**Task objective**
Please find the lines in the following records that hold "third", and copy them.

-------- Supplied material --------

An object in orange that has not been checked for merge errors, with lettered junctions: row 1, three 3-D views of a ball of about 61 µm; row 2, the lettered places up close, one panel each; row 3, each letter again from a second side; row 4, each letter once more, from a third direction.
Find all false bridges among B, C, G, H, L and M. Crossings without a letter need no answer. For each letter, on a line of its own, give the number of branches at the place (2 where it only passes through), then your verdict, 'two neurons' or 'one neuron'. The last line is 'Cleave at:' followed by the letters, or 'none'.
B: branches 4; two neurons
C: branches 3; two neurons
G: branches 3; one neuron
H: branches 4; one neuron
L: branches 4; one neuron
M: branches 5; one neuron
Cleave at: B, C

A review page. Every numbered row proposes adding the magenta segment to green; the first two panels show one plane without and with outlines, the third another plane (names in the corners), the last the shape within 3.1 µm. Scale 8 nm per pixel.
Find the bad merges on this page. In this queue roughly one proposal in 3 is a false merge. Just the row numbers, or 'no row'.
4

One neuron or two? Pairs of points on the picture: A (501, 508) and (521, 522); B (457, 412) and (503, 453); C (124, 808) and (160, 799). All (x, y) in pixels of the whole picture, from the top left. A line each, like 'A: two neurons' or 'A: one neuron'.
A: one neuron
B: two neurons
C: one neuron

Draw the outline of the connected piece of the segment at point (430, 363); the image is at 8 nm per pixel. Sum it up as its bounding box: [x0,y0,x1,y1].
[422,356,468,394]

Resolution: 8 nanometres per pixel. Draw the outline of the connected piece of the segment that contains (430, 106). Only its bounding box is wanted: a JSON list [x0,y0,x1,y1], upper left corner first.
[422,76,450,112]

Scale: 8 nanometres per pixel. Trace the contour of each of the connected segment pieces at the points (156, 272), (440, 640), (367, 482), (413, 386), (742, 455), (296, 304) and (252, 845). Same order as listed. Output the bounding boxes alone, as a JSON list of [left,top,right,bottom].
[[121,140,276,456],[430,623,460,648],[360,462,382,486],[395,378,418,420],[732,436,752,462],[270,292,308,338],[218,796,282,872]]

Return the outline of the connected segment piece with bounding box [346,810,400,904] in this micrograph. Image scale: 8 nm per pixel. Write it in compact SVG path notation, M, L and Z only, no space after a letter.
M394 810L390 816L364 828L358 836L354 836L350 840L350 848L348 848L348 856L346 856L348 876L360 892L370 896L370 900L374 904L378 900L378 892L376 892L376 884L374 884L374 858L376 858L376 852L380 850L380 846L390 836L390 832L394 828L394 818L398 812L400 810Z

--------

**Your response**
An object in orange that has not been checked for merge errors, with lettered junctions: row 1, three 3-D views of a ball of about 61 µm; row 2, the lettered places up close, one panel each; row 3, each letter again from a second side; row 4, each letter once more, from a third direction.
A review page. Every numbered row proposes adding the magenta segment to green; the first two panels show one plane without and with outlines, the third another plane (names in the corners), the last the shape within 3.1 µm. Scale 8 nm per pixel.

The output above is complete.